Start of WORKING DATA

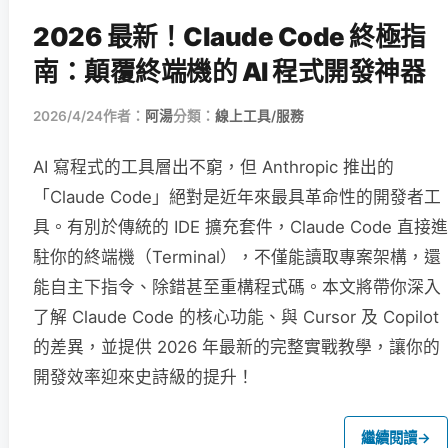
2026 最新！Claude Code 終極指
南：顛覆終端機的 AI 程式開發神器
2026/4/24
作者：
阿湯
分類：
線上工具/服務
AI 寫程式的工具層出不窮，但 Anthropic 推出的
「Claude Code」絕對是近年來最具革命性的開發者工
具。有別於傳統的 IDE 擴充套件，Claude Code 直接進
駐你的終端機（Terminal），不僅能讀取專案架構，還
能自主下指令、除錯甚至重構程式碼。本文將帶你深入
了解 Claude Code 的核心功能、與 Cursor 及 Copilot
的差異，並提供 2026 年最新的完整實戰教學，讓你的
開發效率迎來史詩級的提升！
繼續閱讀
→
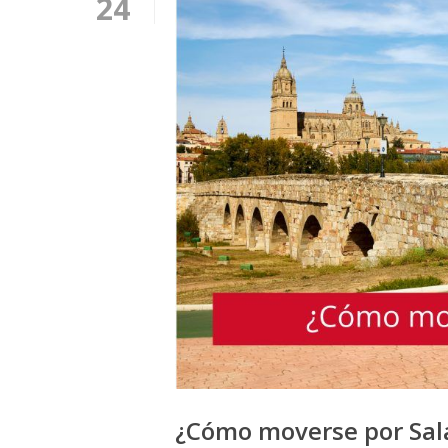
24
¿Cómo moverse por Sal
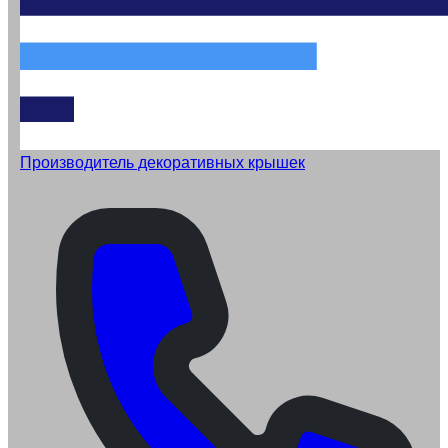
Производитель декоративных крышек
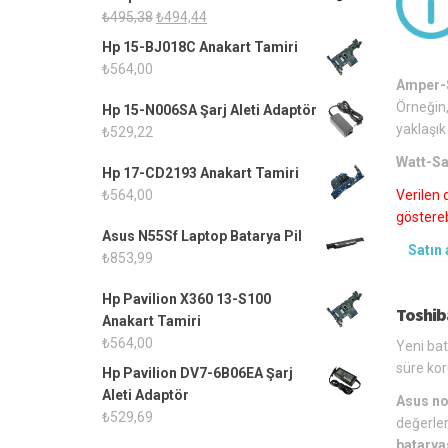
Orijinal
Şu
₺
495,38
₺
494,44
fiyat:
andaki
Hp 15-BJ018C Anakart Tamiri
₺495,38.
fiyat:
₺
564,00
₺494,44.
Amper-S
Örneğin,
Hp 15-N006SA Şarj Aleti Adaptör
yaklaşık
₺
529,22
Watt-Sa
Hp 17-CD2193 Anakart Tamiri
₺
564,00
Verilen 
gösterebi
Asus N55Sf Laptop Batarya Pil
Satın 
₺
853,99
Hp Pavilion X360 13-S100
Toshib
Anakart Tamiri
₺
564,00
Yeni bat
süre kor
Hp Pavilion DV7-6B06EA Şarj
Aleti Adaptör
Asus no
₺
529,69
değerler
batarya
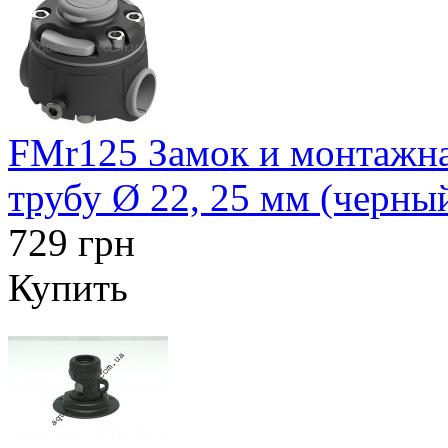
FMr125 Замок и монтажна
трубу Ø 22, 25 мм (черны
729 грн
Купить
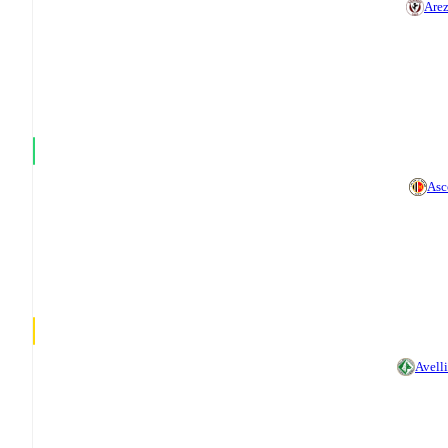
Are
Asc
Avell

End of WORKING DATA

EXERCISE DETAILS: Turn the text read from the records into a JSON list of strings, one string per line, leaving out blank lines and the pictures.

ANSWER AREA:
[
  "2026 最新！Claude Code 終極指",
  "南：顛覆終端機的 AI 程式開發神器",
  "2026/4/24",
  "作者：",
  "阿湯",
  "分類：",
  "線上工具/服務",
  "AI 寫程式的工具層出不窮，但 Anthropic 推出的",
  "「Claude Code」絕對是近年來最具革命性的開發者工",
  "具。有別於傳統的 IDE 擴充套件，Claude Code 直接進",
  "駐你的終端機（Terminal），不僅能讀取專案架構，還",
  "能自主下指令、除錯甚至重構程式碼。本文將帶你深入",
  "了解 Claude Code 的核心功能、與 Cursor 及 Copilot",
  "的差異，並提供 2026 年最新的完整實戰教學，讓你的",
  "開發效率迎來史詩級的提升！",
  "繼續閱讀",
  "→",
  "24",
  "¿Cómo moverse por Sal",
  "Производитель декоративных крышек",
  "Orijinal",
  "Şu",
  "₺",
  "495,38",
  "₺",
  "494,44",
  "fiyat:",
  "andaki",
  "Hp 15-BJ018C Anakart Tamiri",
  "₺495,38.",
  "fiyat:",
  "₺",
  "564,00",
  "₺494,44.",
  "Amper-S",
  "Örneğin,",
  "Hp 15-N006SA Şarj Aleti Adaptör",
  "yaklaşık",
  "₺",
  "529,22",
  "Watt-Sa",
  "Hp 17-CD2193 Anakart Tamiri",
  "₺",
  "564,00",
  "Verilen ",
  "gösterebi",
  "Asus N55Sf Laptop Batarya Pil",
  "Satın ",
  "₺",
  "853,99",
  "Hp Pavilion X360 13-S100",
  "Toshib",
  "Anakart Tamiri",
  "₺",
  "564,00",
  "Yeni bat",
  "süre kor",
  "Hp Pavilion DV7-6B06EA Şarj",
  "Aleti Adaptör",
  "Asus no",
  "₺",
  "529,69",
  "değerler",
  "batarya",
  "FMr125 Замок и монтажна",
  "трубу Ø 22, 25 мм (черны",
  "729 грн",
  "Купить",
  "Are",
  "Asc",
  "Avell"
]